When it comes to IT security, businesses face two major threats: external and internal. While controlling both is critical, internal threats may be the more aggravating. A company may go to great expense and effort to build a cutting-edge cyber-fortress and train employees on good cyber practices, only to have a careless employee “leave the backdoor open.”
In August, CloudLock, a Massachusetts-based security firm, released a study that found that just 1% of employees are responsible for 75% of cloud-related enterprise security risk. Such users often engage in behaviors such as sending out plain-text passwords, sharing files, accidentally downloading malware, clicking on phishing links, using risky applications and reusing passwords.
The traditional password system may be the weakest link. Today’s cybercriminals have numerous ways to discover login and password information fairly easily, and the typical employee tends to re-use passwords or make them too easy to guess (ie “password” or “12345”).
In response, there is growing interest in developing algorithms that can identify people by analyzing their behaviors. In other words, rather than allowing employee behavior to make a business vulnerable, companies are beginning to look at using employee behaviors to actually improve security, using what’s known as “behavioral biometrics.”
Behavior difficult to copy
Behavioral biometrics identifies unique patterns in the way people perform activities. It’s been fodder for sci-fi movies for years, but it may now be getting closer to reality. Using behavioral biometrics, a company employs sensors and other technology to collect behavioral pattern information from workers. Used in combination, those usage patterns can serve as an “online fingerprint.” Security experts say when several behavioral metrics are combined, they are very difficult to copy.

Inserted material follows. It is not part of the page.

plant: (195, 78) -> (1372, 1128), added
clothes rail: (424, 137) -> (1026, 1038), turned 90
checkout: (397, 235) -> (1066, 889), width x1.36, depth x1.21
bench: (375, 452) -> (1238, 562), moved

The Defense Advanced Research Projects Agency (DARPA) has been investigating behavioral biometrics for a while now. Their research found that cybercriminals trying to hijack employee accounts could be caught within 18 seconds using behavioral biometrics.
On the civilian side, Google is working on Project Abacus, which looks at behavioral patterns combined with biometric authentication tools such as voice and face detection. Several startups are also working in this space, creating their own algorithms for authenticating customers. The technology can be challenging, however, because it requires crunching data on a number of different behavioral variables very quickly.
Meanwhile, some established companies like Wells Fargo are already beginning to use behavioral biometrics.
“We’ve been thinking of behavioral characteristics as a way to augment something as a basic as user ID and password for many years,” said Steve Ellis, head of Wells Fargo’s innovation group in a recent WSJ article.
According to the article, Wells Fargo has installed technology that can “compare a user’s normal pattern of behavior to what’s currently happening on a real-time basis.” If the behavior doesn’t match, Wells Fargo quarantines the transaction and takes other steps to verify the customer.
Given the proliferation of data breaches today, it’s clear we must move beyond rudimentary password-based systems. While not everyone will be thrilled that companies may soon seek to track their behaviors or may view the collection of such information as a privacy threat, behavioral biometrics may be the best bet we currently have for improving cyber security.